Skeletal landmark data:
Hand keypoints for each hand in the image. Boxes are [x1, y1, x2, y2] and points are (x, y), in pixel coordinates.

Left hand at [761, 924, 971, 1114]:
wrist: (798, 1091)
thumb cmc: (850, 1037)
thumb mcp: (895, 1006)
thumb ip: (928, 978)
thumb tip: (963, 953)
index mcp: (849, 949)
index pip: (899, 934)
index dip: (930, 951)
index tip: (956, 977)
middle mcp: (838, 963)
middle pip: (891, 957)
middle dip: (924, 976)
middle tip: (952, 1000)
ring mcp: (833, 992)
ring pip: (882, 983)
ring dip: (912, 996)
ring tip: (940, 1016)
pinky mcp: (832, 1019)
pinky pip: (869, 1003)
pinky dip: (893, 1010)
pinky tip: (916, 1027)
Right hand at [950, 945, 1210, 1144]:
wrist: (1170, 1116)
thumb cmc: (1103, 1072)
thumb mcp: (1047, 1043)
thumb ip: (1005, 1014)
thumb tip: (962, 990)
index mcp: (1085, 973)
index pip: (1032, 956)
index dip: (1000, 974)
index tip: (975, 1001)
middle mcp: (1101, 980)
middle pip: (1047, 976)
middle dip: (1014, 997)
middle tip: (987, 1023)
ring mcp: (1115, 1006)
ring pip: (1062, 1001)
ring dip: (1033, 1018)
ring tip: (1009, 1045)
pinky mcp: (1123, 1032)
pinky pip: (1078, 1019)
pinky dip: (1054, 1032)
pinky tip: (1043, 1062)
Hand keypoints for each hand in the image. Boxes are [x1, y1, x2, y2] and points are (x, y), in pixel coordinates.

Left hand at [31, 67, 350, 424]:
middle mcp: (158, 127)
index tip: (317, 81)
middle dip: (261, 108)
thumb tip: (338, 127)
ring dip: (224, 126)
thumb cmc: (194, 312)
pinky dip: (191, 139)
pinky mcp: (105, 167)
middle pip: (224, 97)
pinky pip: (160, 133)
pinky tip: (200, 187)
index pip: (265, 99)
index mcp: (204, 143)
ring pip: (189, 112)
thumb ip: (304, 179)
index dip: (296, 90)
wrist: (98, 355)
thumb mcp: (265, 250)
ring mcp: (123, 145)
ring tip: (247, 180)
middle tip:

### What to do
Set down all of the data above again, exactly.

### Exercise result
Hand keypoints for each hand in the image. Boxes are [x1, y1, x2, y2] and points are (x, y), in pixel coordinates.

Left hand at [761, 924, 971, 1114]:
wrist: (798, 1091)
thumb cmc: (850, 1037)
thumb mcp: (895, 1006)
thumb ip: (928, 978)
thumb tip: (963, 953)
index mcp: (849, 949)
index pip: (899, 934)
index dip: (930, 951)
index tip: (956, 977)
middle mcp: (838, 963)
middle pip: (891, 957)
middle dip: (924, 976)
middle tip: (952, 1000)
ring mcp: (833, 992)
ring pip: (882, 983)
ring dip: (912, 996)
ring tip: (940, 1016)
pinky mcp: (832, 1019)
pinky pip: (869, 1003)
pinky dip: (893, 1010)
pinky tip: (916, 1027)
Right hand at [950, 945, 1210, 1144]:
wrist: (1170, 1116)
thumb cmc: (1103, 1072)
thumb mcp: (1047, 1043)
thumb ip: (1005, 1014)
thumb tip: (962, 990)
index mcp: (1085, 973)
index pip: (1032, 956)
index dip: (1000, 974)
index tip: (975, 1001)
middle mcp: (1101, 980)
middle pip: (1047, 976)
middle dip: (1014, 997)
middle tip: (987, 1023)
ring mcp: (1115, 1006)
ring pip: (1062, 1001)
ring dip: (1033, 1018)
ring tip: (1009, 1045)
pinky mcp: (1123, 1032)
pinky pip: (1078, 1019)
pinky dip: (1054, 1032)
pinky tip: (1043, 1062)
Hand keypoints for each hand in the image. Boxes are [x1, y1, x2, y2] and points are (x, y), in pixel coordinates.

Left hand at [31, 67, 350, 424]:
middle mcp: (158, 127)
index tip: (317, 81)
middle dip: (261, 108)
thumb tip: (338, 127)
ring dip: (224, 126)
thumb cmc: (194, 312)
pinky dip: (191, 139)
pinky mcp: (105, 167)
middle pip: (224, 97)
pinky pip: (160, 133)
pinky tip: (200, 187)
index pip: (265, 99)
index mcp: (204, 143)
ring pip: (189, 112)
thumb ip: (304, 179)
index dip: (296, 90)
wrist: (98, 355)
thumb mcp: (265, 250)
ring mcp: (123, 145)
ring tip: (247, 180)
middle tip:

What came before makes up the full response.